Activity: Every line below that contains the word "lines" must be copied.

Materials provided:
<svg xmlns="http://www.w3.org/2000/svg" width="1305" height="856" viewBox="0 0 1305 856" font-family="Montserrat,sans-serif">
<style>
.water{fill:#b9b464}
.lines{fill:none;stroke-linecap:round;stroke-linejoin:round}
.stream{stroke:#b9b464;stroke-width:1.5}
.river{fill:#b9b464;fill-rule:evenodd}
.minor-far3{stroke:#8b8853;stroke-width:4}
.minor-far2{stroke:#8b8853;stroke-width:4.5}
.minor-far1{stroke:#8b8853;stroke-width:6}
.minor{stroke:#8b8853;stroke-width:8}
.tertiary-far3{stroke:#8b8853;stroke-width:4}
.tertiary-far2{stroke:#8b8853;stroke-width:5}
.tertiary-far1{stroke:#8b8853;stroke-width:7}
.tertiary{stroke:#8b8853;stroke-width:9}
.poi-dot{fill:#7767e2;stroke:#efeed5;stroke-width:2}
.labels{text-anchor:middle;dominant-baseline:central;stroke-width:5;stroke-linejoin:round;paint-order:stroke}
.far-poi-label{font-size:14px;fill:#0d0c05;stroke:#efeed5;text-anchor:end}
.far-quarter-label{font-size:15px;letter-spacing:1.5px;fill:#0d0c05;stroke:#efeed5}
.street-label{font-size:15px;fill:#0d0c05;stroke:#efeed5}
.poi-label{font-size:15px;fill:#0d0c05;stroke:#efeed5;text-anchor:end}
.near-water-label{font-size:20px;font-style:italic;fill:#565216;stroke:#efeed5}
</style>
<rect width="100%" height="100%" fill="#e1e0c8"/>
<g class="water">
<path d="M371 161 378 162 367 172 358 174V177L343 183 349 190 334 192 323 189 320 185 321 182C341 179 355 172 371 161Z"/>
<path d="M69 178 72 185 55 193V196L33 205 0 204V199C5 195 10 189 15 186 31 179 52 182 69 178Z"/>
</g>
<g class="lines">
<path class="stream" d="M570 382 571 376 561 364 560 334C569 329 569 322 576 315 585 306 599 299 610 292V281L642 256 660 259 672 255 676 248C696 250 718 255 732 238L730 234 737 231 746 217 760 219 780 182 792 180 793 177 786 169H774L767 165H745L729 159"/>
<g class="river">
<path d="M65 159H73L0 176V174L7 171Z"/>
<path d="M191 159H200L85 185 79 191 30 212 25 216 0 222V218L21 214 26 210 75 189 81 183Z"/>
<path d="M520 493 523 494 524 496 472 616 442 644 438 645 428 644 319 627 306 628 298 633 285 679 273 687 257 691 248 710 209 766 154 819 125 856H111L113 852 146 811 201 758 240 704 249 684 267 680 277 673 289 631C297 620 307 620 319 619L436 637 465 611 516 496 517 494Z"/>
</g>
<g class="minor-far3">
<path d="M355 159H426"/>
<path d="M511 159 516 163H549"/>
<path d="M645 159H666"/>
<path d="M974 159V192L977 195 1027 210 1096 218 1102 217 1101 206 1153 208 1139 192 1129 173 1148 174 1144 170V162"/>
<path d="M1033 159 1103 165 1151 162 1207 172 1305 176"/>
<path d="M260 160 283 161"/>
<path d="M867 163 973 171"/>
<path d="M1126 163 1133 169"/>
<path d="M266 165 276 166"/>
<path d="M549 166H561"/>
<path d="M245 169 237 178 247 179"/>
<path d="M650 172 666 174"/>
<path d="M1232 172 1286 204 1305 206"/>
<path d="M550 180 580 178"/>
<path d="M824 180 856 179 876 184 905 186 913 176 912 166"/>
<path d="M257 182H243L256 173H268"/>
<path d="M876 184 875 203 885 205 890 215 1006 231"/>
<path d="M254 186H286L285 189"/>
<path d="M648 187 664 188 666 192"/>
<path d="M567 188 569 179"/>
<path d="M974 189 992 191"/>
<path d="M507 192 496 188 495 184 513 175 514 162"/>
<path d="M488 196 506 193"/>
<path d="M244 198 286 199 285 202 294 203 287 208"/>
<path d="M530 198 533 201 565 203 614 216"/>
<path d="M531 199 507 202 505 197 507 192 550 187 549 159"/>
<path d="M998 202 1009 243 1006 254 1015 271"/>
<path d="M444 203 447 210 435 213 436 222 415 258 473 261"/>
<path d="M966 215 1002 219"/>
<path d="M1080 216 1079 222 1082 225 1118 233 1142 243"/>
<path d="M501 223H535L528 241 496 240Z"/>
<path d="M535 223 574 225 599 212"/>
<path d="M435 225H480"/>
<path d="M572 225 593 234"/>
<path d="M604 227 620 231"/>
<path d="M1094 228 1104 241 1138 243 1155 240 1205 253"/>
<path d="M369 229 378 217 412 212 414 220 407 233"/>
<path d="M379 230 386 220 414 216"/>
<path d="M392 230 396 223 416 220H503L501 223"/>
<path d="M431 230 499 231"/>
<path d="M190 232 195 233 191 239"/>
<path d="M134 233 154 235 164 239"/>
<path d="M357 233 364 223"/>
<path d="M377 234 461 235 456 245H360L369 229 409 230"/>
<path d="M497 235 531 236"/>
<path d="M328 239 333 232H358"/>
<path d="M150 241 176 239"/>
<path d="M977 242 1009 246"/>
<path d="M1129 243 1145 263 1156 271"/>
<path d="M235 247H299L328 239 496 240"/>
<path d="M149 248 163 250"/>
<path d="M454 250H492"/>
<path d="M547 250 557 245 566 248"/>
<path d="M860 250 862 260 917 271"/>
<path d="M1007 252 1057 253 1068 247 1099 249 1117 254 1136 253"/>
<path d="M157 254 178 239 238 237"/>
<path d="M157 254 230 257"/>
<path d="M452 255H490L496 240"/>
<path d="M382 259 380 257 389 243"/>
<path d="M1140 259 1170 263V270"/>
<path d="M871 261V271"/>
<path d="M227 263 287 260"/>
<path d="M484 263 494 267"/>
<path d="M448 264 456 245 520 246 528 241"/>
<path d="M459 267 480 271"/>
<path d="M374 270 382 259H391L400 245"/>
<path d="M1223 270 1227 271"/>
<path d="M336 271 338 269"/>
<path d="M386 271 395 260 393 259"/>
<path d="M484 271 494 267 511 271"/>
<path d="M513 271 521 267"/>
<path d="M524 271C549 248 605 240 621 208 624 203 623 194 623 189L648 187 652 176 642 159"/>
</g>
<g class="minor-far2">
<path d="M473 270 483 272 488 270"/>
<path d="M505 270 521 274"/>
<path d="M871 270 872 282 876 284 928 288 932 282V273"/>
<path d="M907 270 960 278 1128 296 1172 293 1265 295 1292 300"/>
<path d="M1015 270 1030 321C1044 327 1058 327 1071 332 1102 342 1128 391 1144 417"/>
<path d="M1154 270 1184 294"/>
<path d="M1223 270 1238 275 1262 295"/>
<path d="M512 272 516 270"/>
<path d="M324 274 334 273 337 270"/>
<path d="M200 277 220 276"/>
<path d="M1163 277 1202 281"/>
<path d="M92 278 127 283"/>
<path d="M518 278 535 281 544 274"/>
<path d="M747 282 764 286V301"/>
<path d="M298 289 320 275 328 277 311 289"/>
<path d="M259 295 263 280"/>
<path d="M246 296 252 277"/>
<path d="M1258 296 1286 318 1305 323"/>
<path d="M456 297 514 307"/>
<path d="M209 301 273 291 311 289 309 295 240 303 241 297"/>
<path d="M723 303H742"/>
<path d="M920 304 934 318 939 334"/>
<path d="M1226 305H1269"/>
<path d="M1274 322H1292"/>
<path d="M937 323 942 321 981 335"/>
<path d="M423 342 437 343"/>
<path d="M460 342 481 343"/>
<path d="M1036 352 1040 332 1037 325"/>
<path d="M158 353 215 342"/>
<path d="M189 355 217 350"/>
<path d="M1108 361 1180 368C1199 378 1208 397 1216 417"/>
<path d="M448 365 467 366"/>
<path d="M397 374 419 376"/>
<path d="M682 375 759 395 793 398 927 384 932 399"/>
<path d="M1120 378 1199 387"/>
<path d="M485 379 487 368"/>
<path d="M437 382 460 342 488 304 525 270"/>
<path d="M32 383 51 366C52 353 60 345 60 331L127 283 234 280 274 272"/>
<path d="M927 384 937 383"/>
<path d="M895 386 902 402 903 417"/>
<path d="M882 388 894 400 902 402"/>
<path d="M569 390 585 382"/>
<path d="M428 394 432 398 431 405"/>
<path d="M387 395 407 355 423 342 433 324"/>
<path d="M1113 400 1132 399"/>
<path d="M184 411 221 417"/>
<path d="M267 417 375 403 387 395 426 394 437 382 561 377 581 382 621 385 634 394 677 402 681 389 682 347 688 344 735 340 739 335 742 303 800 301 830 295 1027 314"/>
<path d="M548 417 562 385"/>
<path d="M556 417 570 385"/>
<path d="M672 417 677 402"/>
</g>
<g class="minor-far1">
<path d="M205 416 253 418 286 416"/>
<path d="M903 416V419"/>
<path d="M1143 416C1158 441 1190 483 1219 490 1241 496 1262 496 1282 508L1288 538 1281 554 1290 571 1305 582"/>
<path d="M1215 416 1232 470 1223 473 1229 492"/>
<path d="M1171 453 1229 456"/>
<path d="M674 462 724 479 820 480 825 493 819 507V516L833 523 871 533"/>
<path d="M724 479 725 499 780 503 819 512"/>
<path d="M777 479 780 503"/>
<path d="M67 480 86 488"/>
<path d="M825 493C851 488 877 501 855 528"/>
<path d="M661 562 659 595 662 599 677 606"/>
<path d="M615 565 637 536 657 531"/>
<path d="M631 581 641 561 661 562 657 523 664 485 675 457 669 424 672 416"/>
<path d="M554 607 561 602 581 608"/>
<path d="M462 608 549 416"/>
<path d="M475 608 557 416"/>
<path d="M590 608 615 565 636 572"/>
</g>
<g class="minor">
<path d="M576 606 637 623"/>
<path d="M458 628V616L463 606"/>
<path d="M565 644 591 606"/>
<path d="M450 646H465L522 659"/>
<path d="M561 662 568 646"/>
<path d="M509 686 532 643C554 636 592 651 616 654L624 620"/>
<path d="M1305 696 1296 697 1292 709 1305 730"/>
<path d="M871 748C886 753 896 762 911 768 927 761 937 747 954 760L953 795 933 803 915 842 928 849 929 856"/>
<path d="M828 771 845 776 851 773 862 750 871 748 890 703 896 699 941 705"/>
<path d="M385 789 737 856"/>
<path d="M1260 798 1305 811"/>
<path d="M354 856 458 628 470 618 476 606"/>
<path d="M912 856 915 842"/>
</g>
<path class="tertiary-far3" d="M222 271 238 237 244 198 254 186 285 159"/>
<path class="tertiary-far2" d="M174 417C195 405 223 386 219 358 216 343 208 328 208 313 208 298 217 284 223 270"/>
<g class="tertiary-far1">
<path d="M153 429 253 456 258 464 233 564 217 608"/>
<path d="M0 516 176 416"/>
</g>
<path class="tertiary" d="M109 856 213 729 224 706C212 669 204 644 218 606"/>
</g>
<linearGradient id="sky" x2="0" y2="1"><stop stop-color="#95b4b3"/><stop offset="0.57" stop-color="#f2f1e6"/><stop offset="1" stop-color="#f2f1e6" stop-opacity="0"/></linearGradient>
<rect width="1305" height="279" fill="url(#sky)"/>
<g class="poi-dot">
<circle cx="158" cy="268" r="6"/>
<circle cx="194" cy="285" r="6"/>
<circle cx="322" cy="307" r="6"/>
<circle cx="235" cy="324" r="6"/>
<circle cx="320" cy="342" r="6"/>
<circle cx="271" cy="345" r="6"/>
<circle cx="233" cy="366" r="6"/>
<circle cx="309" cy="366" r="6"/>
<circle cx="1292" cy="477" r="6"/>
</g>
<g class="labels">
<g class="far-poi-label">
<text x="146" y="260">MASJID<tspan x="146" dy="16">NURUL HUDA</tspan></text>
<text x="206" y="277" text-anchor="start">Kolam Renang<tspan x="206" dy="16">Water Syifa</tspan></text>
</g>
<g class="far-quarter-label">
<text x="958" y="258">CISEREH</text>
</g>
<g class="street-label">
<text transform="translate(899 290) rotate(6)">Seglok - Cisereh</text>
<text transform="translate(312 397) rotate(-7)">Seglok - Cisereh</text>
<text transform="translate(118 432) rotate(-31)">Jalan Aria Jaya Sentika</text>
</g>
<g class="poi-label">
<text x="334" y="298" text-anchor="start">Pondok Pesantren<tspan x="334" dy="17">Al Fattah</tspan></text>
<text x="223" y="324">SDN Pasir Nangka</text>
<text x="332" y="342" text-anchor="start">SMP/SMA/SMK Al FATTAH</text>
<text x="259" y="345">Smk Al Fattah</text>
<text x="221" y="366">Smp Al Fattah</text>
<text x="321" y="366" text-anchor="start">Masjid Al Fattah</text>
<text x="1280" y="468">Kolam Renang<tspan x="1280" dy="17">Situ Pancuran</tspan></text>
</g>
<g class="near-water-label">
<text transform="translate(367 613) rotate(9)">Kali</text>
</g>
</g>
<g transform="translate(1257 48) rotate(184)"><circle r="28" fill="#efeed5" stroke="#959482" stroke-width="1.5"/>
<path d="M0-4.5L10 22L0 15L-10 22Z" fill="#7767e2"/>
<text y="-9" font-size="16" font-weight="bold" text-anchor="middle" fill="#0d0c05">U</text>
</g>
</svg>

Finished exercise:
.lines{fill:none;stroke-linecap:round;stroke-linejoin:round}
<g class="lines">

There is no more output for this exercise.